To further serve the scope of the generalizability of the current study results, we have designed a comprehensive evaluation framework, covering doctor- and patient-centric evaluation (described in the current protocol) but also AI-centric evaluation of the algorithms and health economics-centric evaluation as additional parts of the evaluation process.

It is important to highlight that the ASCAPE platform is designed to be a practical tool for healthcare professionals, who will be responsible for determining how to use the provided information to their patients’ follow-up strategy. AI is not mature enough to suggest interventions directly to the patient without doctor’s medical opinion. For this reason, ASCAPE’s main users are healthcare professionals, and its focus is to provide concise and user-friendly presentation of results in accordance to their requirements. Patients will interact with ASCAPE indirectly through providing information that will help ASCAPE provide doctors more accurate AI-based predictions and more appropriate intervention recommendations.

The ASCAPE project will build and evaluate an AI-based platform that represents a paradigm shift regarding the follow-up approach for cancer patients focusing on improving their QoL after cancer treatment, which is an unmet need for cancer survivors (4–7).
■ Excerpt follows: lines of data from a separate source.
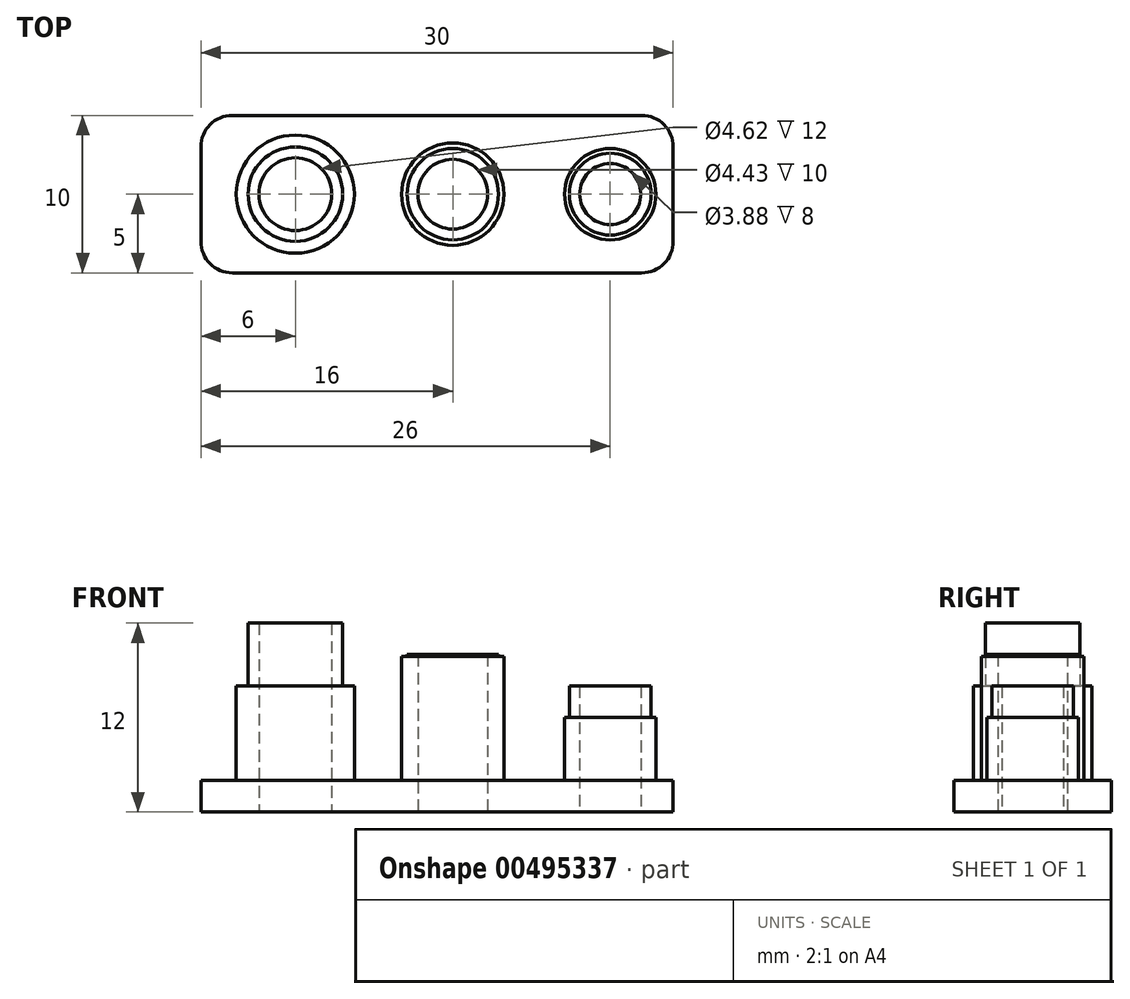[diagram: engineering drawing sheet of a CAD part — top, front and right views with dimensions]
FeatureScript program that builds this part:
annotation { "Feature Type Name" : "Feature", "Feature Type Description" : "" }
export const myFeature = defineFeature(function(context is Context, id is Id, definition is map)
    precondition{}
    {
        {
            var Q0;
            Q0=qCreatedBy(makeId("Top.planeOp"),FACE);
            var sketch = newSketch(context, id + "F0", { "sketchPlane" : qUnion([Q0])});
            skLineSegment(sketch, "E0.bottom", {"start": v(12, -5) * mm, "end": v(-12, -5) * mm});
            skLineSegment(sketch, "E0.top", {"start": v(12, 5) * mm, "end": v(-12, 5) * mm});
            skLineSegment(sketch, "E0.left", {"start": v(14, -3) * mm, "end": v(14, 3) * mm});
            skLineSegment(sketch, "E0.right", {"start": v(-14, -3) * mm, "end": v(-14, 3) * mm});
            skPoint(sketch, "E1", {"position": v(-10, 0) * mm});
            skPoint(sketch, "E2", {"position": v(0, 0) * mm});
            skPoint(sketch, "E3", {"position": v(10, 0) * mm});
            skCircle(sketch, "E4", {"center": v(-10, 0) * mm, "radius": 3 * mm});
            skCircle(sketch, "E5", {"center": v(-10, 0) * mm, "radius": 2.31 * mm});
            skCircle(sketch, "E6", {"center": v(0, 0) * mm, "radius": 2.9 * mm});
            skCircle(sketch, "E7", {"center": v(0, 0) * mm, "radius": 2.21 * mm});
            skCircle(sketch, "E8", {"center": v(10, 0) * mm, "radius": 2.6 * mm});
            skCircle(sketch, "E9", {"center": v(10, 0) * mm, "radius": 1.94 * mm});
            skPoint(sketch, "E10.visualSharp", {"position": v(-14, 5) * mm});
            skArc(sketch, "E10.filletArc", {"start": v(-12, 5) * mm, "mid": v(-13.41, 4.41) * mm, "end": v(-14, 3) * mm});
            skPoint(sketch, "E11.visualSharp", {"position": v(-14, -5) * mm});
            skArc(sketch, "E11.filletArc", {"start": v(-14, -3) * mm, "mid": v(-13.41, -4.41) * mm, "end": v(-12, -5) * mm});
            skPoint(sketch, "E12.visualSharp", {"position": v(14, -5) * mm});
            skArc(sketch, "E12.filletArc", {"start": v(12, -5) * mm, "mid": v(13.41, -4.41) * mm, "end": v(14, -3) * mm});
            skPoint(sketch, "E13.visualSharp", {"position": v(14, 5) * mm});
            skArc(sketch, "E13.filletArc", {"start": v(14, 3) * mm, "mid": v(13.41, 4.41) * mm, "end": v(12, 5) * mm});
            skSolve(sketch);
        }
        {
            var Q0;
            Q0=makeQuery(id+"F0.imprint","IMPRINT",FACE,{"disambiguationData":[TD([[makeQuery(id+"F0.imprint","IMPRINT",EDGE,{"derivedFrom":sQuery(id+"F0.wireOp",EDGE,"E0.bottom")}),-1.0]])]});
            extrude(context, id + "F1", {"entities" : qUnion([Q0]), "offsetDistance" : 25 * mm, "depth" : 2 * mm});
        }
        {
            var Q0;
            Q0=makeQuery(id+"F0.imprint","IMPRINT",FACE,{"disambiguationData":[TD([[makeQuery(id+"F0.imprint","IMPRINT",EDGE,{"derivedFrom":sQuery(id+"F0.wireOp",EDGE,"E4")}),1.0]])]});
            extrude(context, id + "F2", {"entities" : qUnion([Q0]), "operationType" : NewBodyOperationType.ADD, "depth" : 12 * mm});
        }
        {
            var Q0;
            Q0=makeQuery(id+"F0.imprint","IMPRINT",FACE,{"disambiguationData":[TD([[makeQuery(id+"F0.imprint","IMPRINT",EDGE,{"derivedFrom":sQuery(id+"F0.wireOp",EDGE,"E6")}),1.0]])]});
            extrude(context, id + "F3", {"entities" : qUnion([Q0]), "operationType" : NewBodyOperationType.ADD, "depth" : 10 * mm});
        }
        {
            var Q0;
            Q0=makeQuery(id+"F0.imprint","IMPRINT",FACE,{"disambiguationData":[TD([[makeQuery(id+"F0.imprint","IMPRINT",EDGE,{"derivedFrom":sQuery(id+"F0.wireOp",EDGE,"E8")}),1.0]])]});
            extrude(context, id + "F4", {"entities" : qUnion([Q0]), "operationType" : NewBodyOperationType.ADD, "depth" : 8 * mm});
        }
        {
            var Q0;
            Q0=qCreatedBy(makeId("Top.planeOp"),FACE);
            var sketch = newSketch(context, id + "F5", { "sketchPlane" : qUnion([Q0])});
            skLineSegment(sketch, "E14.0", {"start": v(12, -5) * mm, "end": v(-12, -5) * mm});
            skLineSegment(sketch, "E14.1", {"start": v(12, 5) * mm, "end": v(-12, 5) * mm});
            skLineSegment(sketch, "E14.2", {"start": v(14, -3) * mm, "end": v(14, 3) * mm});
            skPoint(sketch, "E15.0", {"position": v(-12, 3) * mm});
            skPoint(sketch, "E16.0", {"position": v(-12, -3) * mm});
            skPoint(sketch, "E17.0", {"position": v(12, -3) * mm});
            skPoint(sketch, "E18.0", {"position": v(12, 3) * mm});
            skArc(sketch, "E19", {"start": v(12, 5) * mm, "mid": v(13.41, 4.41) * mm, "end": v(14, 3) * mm});
            skArc(sketch, "E20", {"start": v(14, -3) * mm, "mid": v(13.41, -4.41) * mm, "end": v(12, -5) * mm});
            skPoint(sketch, "E21", {"position": v(10, 0) * mm});
            skPoint(sketch, "E22", {"position": v(-10, 0) * mm});
            skCircle(sketch, "E23", {"center": v(10, 0) * mm, "radius": 2.9 * mm});
            skCircle(sketch, "E24", {"center": v(10, 0) * mm, "radius": 2.21 * mm});
            skCircle(sketch, "E25", {"center": v(0, 0) * mm, "radius": 2.54 * mm});
            skCircle(sketch, "E26", {"center": v(0, 0) * mm, "radius": 3.25 * mm});
            skCircle(sketch, "E27", {"center": v(-10, 0) * mm, "radius": 2.83 * mm});
            skCircle(sketch, "E28", {"center": v(-10, 0) * mm, "radius": 3.75 * mm});
            skLineSegment(sketch, "E29", {"start": v(-12, 5) * mm, "end": v(-14, 5) * mm});
            skLineSegment(sketch, "E30", {"start": v(-12, -5) * mm, "end": v(-14, -5) * mm});
            skPoint(sketch, "E31", {"position": v(-14, 3) * mm});
            skPoint(sketch, "E32", {"position": v(-14, -3) * mm});
            skArc(sketch, "E33", {"start": v(-14, 5) * mm, "mid": v(-15.41, 4.41) * mm, "end": v(-16, 3) * mm});
            skArc(sketch, "E34", {"start": v(-14, -5) * mm, "mid": v(-15.41, -4.41) * mm, "end": v(-16, -3) * mm});
            skLineSegment(sketch, "E35", {"start": v(-16, 3) * mm, "end": v(-16, -3) * mm});
            skSolve(sketch);
        }
        {
            var Q0;
            Q0 = qSketchRegion(id + "F5", true);
            extrude(context, id + "F6", {"entities" : qUnion([Q0]), "depth" : 2 * mm, "offsetDistance" : 25 * mm});
        }
        {
            var Q0;
            Q0=makeQuery(id+"F5.imprint","IMPRINT",FACE,{"disambiguationData":[TD([[makeQuery(id+"F5.imprint","IMPRINT",EDGE,{"derivedFrom":sQuery(id+"F5.wireOp",EDGE,"E23")}),1.0]])]});
            extrude(context, id + "F7", {"entities" : qUnion([Q0]), "operationType" : NewBodyOperationType.ADD, "depth" : 6 * mm, "offsetDistance" : 25 * mm});
        }
        {
            var Q0;
            Q0=makeQuery(id+"F5.imprint","IMPRINT",FACE,{"disambiguationData":[TD([[makeQuery(id+"F5.imprint","IMPRINT",EDGE,{"derivedFrom":sQuery(id+"F5.wireOp",EDGE,"E25")}),-1.0]])]});
            extrude(context, id + "F8", {"entities" : qUnion([Q0]), "operationType" : NewBodyOperationType.ADD, "depth" : 9.9 * mm, "offsetDistance" : 25 * mm});
        }
        {
            var Q0;
            Q0=makeQuery(id+"F5.imprint","IMPRINT",FACE,{"disambiguationData":[TD([[makeQuery(id+"F5.imprint","IMPRINT",EDGE,{"derivedFrom":sQuery(id+"F5.wireOp",EDGE,"E27")}),-1.0]])]});
            extrude(context, id + "F9", {"entities" : qUnion([Q0]), "operationType" : NewBodyOperationType.ADD, "depth" : 8 * mm, "offsetDistance" : 25 * mm});
        }
    });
The ASCAPE project also represents a paradigm shift on how to use Big Data in cancer care through democratizing the knowledge and the access to AI and Big Data related innovations. In fact, ASCAPE aims to minimize the gap between large- and small-sized healthcare providers by making the ASCAPE AI-based tools available to any health care provider that could utilize them for the benefit of cancer patients around Europe and the world.

Acknowledgments

Declarations

Ethics approval and consent to participate:

The study has been approved by the Ethical Review Boards of including study sites.

For Sweden: Swedish Ethical Review Authority; Dnr 2021–01358

For Hospital Clinic de Barcelona: Ethics Committee for Drug Research of the Hospital Clínic de Barcelona; Reg. HCB / 2020 / 0971

For Sismanogleio General Hospital, Athens: Institutional Review Board of General Hospital of Attica “Sismanoglio-Amalia Fleming”; Protocol no: 17002.

All study participants will give their written informed consent before including to the study.